Bewährungsstrafe für Unternehmer

Urteil im Waiblinger Schwarzarbeiter-Fall – Mitangeklagte tauchen während des Prozesses unter

Von Bernd S. Winckler

WAIBLINGEN. Mit einer Überraschung ist jetzt das Strafverfahren gegen einen 49-jährigen Waiblinger Unternehmer zu Ende gegangen, der wegen illegaler Schwarzarbeit und Vorenthaltens von Lohn angeklagt war. Der Mann wurde vom Stuttgarter Landgericht zu zwei Jahren Haft verurteilt. Seine beiden Mittäter hatten es unterdessen jedoch vorgezogen, vor der Urteilsverkündung in ihre türkische Heimat abzutauchen.

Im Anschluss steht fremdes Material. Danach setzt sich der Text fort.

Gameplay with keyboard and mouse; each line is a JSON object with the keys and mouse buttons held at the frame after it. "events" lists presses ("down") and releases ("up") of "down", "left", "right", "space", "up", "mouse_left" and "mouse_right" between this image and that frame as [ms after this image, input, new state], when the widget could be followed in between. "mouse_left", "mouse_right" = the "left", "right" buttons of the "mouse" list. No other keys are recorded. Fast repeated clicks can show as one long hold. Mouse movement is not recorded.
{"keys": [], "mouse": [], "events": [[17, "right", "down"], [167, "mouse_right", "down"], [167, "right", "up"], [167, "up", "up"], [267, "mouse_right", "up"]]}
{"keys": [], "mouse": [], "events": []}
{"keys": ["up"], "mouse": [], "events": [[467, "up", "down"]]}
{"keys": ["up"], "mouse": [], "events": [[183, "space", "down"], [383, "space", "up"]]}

Mitte Januar dieses Jahres hatte die 13. Große Wirtschaftsstrafkammer des Stuttgarter Landgerichts das Verfahren gegen den promovierten und diplomierten türkischen Ingenieur aus Waiblingen und seine beiden 45- und 55-jährigen Helfer begonnen. Es ging um illegal beschäftigte Arbeiter aus Bulgarien, die in dem vom Hauptangeklagten betriebenen Unternehmen in Waiblingen für Billiglöhne arbeiteten. Um die Gewinne zu erhöhen, wurden kurzerhand von Juli 2011 bis Dezember 2013 keine Beiträge zu den Krankenkassen entrichtet, ebenso keine Sozialabgaben. Die Arbeiter in dem Betrieb, der Teile für die Autoindustrie zulieferte, erhielten ihren Lohn jeweils in bar. Den Schaden hatte der Staatsanwalt auf nahezu eine Million Euro beziffert. Alle Angeklagten – der Unternehmer selbst und die beiden Mitangeklagten – befanden sich auf freiem Fuß.

Zwei Helfer entziehen sich

einer möglichen Haftstrafe

Nach vier Verhandlungstagen dann die Überraschung: Die beiden Mitangeklagten, darunter einer ohne Beruf, der andere ein Kraftfahrzeugmechaniker, ließen das Gericht warten. Als sie auch nach einer Viertelstunde nicht erschienen waren, wurde nur noch gegen den Hauptangeklagten weiterverhandelt.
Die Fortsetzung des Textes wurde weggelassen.